## Assignment
In the records below, find each line with "Cambridge" and copy it.

#### Data section

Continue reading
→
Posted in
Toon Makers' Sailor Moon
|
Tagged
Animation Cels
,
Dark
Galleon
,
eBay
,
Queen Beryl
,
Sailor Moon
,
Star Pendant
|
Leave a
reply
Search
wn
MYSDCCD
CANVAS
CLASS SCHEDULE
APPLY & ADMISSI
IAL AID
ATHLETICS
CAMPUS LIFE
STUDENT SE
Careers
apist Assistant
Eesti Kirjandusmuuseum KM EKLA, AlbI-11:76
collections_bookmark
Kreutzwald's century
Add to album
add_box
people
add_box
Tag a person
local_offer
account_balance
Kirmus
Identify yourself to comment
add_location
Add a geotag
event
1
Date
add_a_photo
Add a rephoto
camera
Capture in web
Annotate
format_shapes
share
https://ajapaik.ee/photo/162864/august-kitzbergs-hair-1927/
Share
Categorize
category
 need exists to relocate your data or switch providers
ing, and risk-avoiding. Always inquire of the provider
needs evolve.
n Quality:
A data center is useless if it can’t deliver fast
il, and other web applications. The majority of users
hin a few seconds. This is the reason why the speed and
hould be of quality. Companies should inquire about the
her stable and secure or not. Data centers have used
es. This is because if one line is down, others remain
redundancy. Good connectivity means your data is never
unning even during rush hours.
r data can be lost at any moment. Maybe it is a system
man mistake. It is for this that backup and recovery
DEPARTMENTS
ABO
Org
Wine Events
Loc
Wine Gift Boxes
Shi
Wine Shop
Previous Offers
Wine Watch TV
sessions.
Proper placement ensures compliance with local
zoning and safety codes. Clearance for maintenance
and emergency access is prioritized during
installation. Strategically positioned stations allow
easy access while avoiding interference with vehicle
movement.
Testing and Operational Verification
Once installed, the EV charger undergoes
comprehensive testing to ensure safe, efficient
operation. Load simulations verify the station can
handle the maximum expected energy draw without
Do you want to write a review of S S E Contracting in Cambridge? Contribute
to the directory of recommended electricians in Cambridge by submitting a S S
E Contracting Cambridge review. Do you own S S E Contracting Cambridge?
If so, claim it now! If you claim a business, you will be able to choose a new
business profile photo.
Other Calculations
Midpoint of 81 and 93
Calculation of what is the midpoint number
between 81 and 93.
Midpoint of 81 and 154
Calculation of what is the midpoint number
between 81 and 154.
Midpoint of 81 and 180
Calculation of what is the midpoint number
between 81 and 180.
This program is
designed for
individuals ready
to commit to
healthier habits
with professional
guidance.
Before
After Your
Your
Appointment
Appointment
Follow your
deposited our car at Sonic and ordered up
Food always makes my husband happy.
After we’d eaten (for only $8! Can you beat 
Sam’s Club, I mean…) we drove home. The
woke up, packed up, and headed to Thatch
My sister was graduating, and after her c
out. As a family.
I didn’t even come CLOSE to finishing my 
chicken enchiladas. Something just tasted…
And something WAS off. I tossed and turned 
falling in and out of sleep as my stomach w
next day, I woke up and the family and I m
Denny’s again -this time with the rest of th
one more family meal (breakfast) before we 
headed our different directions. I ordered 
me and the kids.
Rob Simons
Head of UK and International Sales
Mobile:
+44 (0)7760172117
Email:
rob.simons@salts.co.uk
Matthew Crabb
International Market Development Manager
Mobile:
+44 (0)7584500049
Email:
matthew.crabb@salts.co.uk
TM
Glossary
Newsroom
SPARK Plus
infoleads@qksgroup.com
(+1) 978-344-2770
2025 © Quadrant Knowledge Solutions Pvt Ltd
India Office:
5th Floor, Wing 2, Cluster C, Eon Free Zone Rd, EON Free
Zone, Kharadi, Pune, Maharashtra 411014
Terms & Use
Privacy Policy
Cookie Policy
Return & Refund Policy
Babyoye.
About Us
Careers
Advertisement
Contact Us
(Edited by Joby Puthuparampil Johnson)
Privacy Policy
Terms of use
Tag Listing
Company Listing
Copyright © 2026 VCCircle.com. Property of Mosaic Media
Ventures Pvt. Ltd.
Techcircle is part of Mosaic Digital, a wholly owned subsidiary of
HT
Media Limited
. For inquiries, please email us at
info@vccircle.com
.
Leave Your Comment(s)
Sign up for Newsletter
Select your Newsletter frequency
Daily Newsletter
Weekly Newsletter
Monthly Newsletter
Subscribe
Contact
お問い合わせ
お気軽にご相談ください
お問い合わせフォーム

########

## Task solution
Do you want to write a review of S S E Contracting in Cambridge? Contribute
to the directory of recommended electricians in Cambridge by submitting a S S
E Contracting Cambridge review. Do you own S S E Contracting Cambridge?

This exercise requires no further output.